Beruntung ada seorang pengusaha lokal yang melihat kegigihan Sidik
dan akhirnya menyumbangkan sebuah sepeda motor untuk operasional usaha.
“Namanya juga tidak punya kaki, saya sempat bingung juga, bagaimana
mengendarainya?” Tapi Sidik tak kehilangan akal, ia mendesain motornya
agar tuas perseneling dapat dioperasikan dengan tangan. Dengan bantuan
tukang las, jadilah sebuah motor dengan tongkat besi tambahan yang
ditempel di perseneling dan injakan rem. Tak lupa ia juga menempelkan
gerobak disampingnya untuk mengangkut muatan. “Motor itu benar-benar
membantu mobilitas dan produktivitas usaha saya.” ujar Sidik.
Saat ini Sidik terus mengembangkan pemasaran produknya, setiap hari
ia masih berkeliling ke koperasi-koperasi atau warung di seluruh pelosok
Ibukota. Bahkan saat Kabari mewancarainya, dua kali telepon selularnya
berbunyi dari orang yang meminta agar pasokan kerupuk “Cap Gurame”
segera dikirim.
Namun dalam menjalankan usahanya ini, Sidik juga mengalami berbagai
kendala, seperti modal dan permintaan yang terbatas. “Saya ingin sekali
mendapat tambahan modal, atau minimal ada orang yang mau menjadi mitra
usaha untuk mengembangkan bisnis ini. Saya punya mimpi suatu saat
kerupuk saya ini dimakan sama orang Amerika.” ujarnya.
Sidik juga mengaku kesulitan memasok produknya ke pasar modern
seperti supermarket atau hipermaket. “Wah selain bentuknya mesti
perseroan, mereka (para pengelola pasar modern-red) juga meminta deposit
uang mas, jelas kalah sainganlah saya” kata Sidik lugas.
Kalau soal rasa, kerupuk “Cap Gurame” memang gurih dan renyah.

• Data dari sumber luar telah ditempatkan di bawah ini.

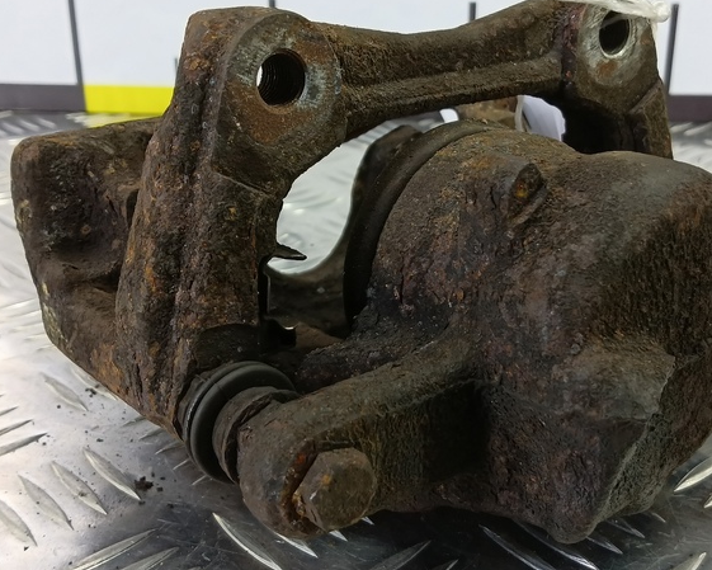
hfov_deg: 44.6
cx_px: 410
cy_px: 268
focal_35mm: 41
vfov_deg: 36.5
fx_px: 864
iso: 187
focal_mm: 4.11
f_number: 1.6
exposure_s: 1/50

Rasanya yang campuran pedas dan asin cocok dinikmati sebagai cemilan
atau sebagai lauk.
Kini, dari hasil usahanya Sidik mengantungi keuntungan berkisar 1
sampai 2 juta rupiah perbulan. Meski jumlahnya kecil, apa yang diperbuat
Sidik termasuk luar biasa. Dengan keadaan yang terbatas, ia menjadientrepreuner sejati. Meminjam rumusnya Pak Ciputra, pengusaha dan dosen mata kuliah enterpreunership,bahwa Indonesia membutuhkan sedikitnya 20 persen penduduknya menjadi entepreuner,
barulah menjadi negara makmur, maka Sidik telah memulainya
bertahun-tahun lalu. Jika benar apa kata Pak Ciputra, maka jelaslah
Indonesia membutuhkan orang-orang gigih seperti Sidik.